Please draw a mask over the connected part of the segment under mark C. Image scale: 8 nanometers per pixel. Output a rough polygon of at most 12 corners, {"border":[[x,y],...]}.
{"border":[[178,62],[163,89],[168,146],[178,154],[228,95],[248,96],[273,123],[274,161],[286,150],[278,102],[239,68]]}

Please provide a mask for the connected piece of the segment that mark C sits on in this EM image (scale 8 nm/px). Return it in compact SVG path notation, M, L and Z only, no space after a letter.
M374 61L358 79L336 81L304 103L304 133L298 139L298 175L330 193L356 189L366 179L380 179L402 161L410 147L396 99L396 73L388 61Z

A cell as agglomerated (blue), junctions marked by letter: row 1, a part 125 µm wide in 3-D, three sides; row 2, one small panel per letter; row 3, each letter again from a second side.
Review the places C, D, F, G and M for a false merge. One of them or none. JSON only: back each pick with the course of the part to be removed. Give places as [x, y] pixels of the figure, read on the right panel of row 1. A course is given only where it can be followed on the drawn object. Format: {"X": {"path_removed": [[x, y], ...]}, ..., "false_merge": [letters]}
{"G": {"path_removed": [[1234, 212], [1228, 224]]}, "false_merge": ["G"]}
========================
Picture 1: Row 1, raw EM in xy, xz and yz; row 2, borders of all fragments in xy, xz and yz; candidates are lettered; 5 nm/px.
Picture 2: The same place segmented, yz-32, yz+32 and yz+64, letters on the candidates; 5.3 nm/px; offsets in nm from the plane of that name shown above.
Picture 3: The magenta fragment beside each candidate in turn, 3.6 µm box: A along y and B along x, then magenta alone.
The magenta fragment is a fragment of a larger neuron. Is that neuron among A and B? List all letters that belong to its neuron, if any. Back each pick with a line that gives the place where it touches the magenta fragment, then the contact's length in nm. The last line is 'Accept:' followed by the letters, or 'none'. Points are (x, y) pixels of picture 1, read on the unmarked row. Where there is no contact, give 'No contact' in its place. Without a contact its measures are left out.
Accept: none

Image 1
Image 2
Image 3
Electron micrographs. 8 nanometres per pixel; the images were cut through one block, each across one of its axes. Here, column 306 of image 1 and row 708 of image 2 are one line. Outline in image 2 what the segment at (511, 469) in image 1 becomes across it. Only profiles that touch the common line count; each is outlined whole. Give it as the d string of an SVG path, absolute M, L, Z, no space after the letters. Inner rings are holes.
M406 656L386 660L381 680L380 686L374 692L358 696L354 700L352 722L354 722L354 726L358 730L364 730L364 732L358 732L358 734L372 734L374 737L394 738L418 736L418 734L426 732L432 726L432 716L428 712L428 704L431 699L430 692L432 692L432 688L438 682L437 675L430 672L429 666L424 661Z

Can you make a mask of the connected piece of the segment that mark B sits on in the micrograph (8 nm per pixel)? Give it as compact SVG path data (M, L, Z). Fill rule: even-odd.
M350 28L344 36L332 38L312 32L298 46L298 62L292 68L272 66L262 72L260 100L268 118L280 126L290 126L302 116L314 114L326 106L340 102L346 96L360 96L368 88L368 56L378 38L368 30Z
========================
- _What is needed_
From the material above, copy out every line bearing the string "candidates".

- _Exercise answer_
Picture 1: Row 1, raw EM in xy, xz and yz; row 2, borders of all fragments in xy, xz and yz; candidates are lettered; 5 nm/px.
Picture 2: The same place segmented, yz-32, yz+32 and yz+64, letters on the candidates; 5.3 nm/px; offsets in nm from the plane of that name shown above.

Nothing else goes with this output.